---------- Data to process ----------

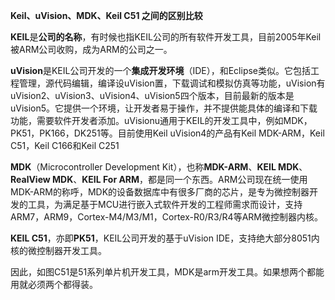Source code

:**Keil、uVision、MDK、Keil C51 之间的区别比较**

**KEIL**是**公司的名称**，有时候也指KEIL公司的所有软件开发工具，目前2005年Keil被ARM公司收购，成为ARM的公司之一。

**uVision**是KEIL公司开发的一个**集成开发环境**（IDE），和Eclipse类似。它包括工程管理，源代码编辑，编译设uVision置，下载调试和模拟仿真等功能，uVision有uVision2、uVision3、uVision4、uVision5四个版本，目前最新的版本是uVision5。它提供一个环境，让开发者易于操作，并不提供能具体的编译和下载功能，需要软件开发者添加。uVisionu通用于KEIL的开发工具中，例如MDK，PK51，PK166，DK251等。目前使用Keil uVision4的产品有Keil MDK-ARM，Keil C51，Keil C166和Keil C251

**MDK**（Microcontroller Development Kit），也称**MDK-ARM**、**KEIL MDK**、**RealView MDK**、**KEIL For ARM**，都是同一个东西。ARM公司现在统一使用MDK-ARM的称呼，MDK的设备数据库中有很多厂商的芯片，是专为微控制器开发的工具，为满足基于MCU进行嵌入式软件开发的工程师需求而设计，支持ARM7，ARM9，Cortex-M4/M3/M1，Cortex-R0/R3/R4等ARM微控制器内核。

**KEIL C51**，亦即**PK51**，KEIL公司开发的基于uVision IDE，支持绝大部分8051内核的微控制器开发工具。

因此，如图C51是51系列单片机开发工具，MDK是arm开发工具。如果想两个都能用就必须两个都得装。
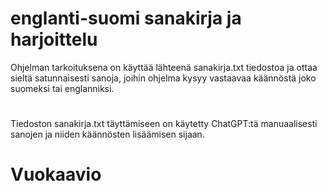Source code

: # englanti-suomi sanakirja ja harjoittelu
Ohjelman tarkoituksena on käyttää lähteenä sanakirja.txt tiedostoa ja ottaa sieltä satunnaisesti sanoja, joihin ohjelma kysyy vastaavaa käännöstä joko suomeksi tai englanniksi.
#
Tiedoston sanakirja.txt täyttämiseen on käytetty ChatGPT:tä manuaalisesti sanojen ja niiden käännösten lisäämisen sijaan.
#
# Vuokaavio
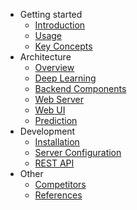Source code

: <!-- docs/_sidebar.md -->

-   Getting started
    -   [Introduction](introduction.md)
    -   [Usage](usage.md)
    -   [Key Concepts](concepts.md)
-   Architecture
    -   [Overview](architecture.md)
    -   [Deep Learning](deeplearning.md)
    -   [Backend Components](backend.md)
    -   [Web Server](webserver.md)
    -   [Web UI](webui.md)
    -   [Prediction](prediction.md)
-   Development
    -   [Installation](installation.md)
    -   [Server Configuration](configuration.md)
    -   [REST API](api.md)
-   Other
    -   [Competitors](competitors.md)
    -   [References](references.md)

----------

▶ Your goal
Would you please write out the entries in full, exactly as they read, but without pictures?

▶ Answer for this exercise
Source code

:**Keil、uVision、MDK、Keil C51 之间的区别比较**

**KEIL**是**公司的名称**，有时候也指KEIL公司的所有软件开发工具，目前2005年Keil被ARM公司收购，成为ARM的公司之一。

**uVision**是KEIL公司开发的一个**集成开发环境**（IDE），和Eclipse类似。它包括工程管理，源代码编辑，编译设uVision置，下载调试和模拟仿真等功能，uVision有uVision2、uVision3、uVision4、uVision5四个版本，目前最新的版本是uVision5。它提供一个环境，让开发者易于操作，并不提供能具体的编译和下载功能，需要软件开发者添加。uVisionu通用于KEIL的开发工具中，例如MDK，PK51，PK166，DK251等。目前使用Keil uVision4的产品有Keil MDK-ARM，Keil C51，Keil C166和Keil C251

**MDK**（Microcontroller Development Kit），也称**MDK-ARM**、**KEIL MDK**、**RealView MDK**、**KEIL For ARM**，都是同一个东西。ARM公司现在统一使用MDK-ARM的称呼，MDK的设备数据库中有很多厂商的芯片，是专为微控制器开发的工具，为满足基于MCU进行嵌入式软件开发的工程师需求而设计，支持ARM7，ARM9，Cortex-M4/M3/M1，Cortex-R0/R3/R4等ARM微控制器内核。

**KEIL C51**，亦即**PK51**，KEIL公司开发的基于uVision IDE，支持绝大部分8051内核的微控制器开发工具。

因此，如图C51是51系列单片机开发工具，MDK是arm开发工具。如果想两个都能用就必须两个都得装。
Source code

: # englanti-suomi sanakirja ja harjoittelu
Ohjelman tarkoituksena on käyttää lähteenä sanakirja.txt tiedostoa ja ottaa sieltä satunnaisesti sanoja, joihin ohjelma kysyy vastaavaa käännöstä joko suomeksi tai englanniksi.
#
Tiedoston sanakirja.txt täyttämiseen on käytetty ChatGPT:tä manuaalisesti sanojen ja niiden käännösten lisäämisen sijaan.
#
# Vuokaavio
Source code

: <!-- docs/_sidebar.md -->

-   Getting started
    -   [Introduction](introduction.md)
    -   [Usage](usage.md)
    -   [Key Concepts](concepts.md)
-   Architecture
    -   [Overview](architecture.md)
    -   [Deep Learning](deeplearning.md)
    -   [Backend Components](backend.md)
    -   [Web Server](webserver.md)
    -   [Web UI](webui.md)
    -   [Prediction](prediction.md)
-   Development
    -   [Installation](installation.md)
    -   [Server Configuration](configuration.md)
    -   [REST API](api.md)
-   Other
    -   [Competitors](competitors.md)
    -   [References](references.md)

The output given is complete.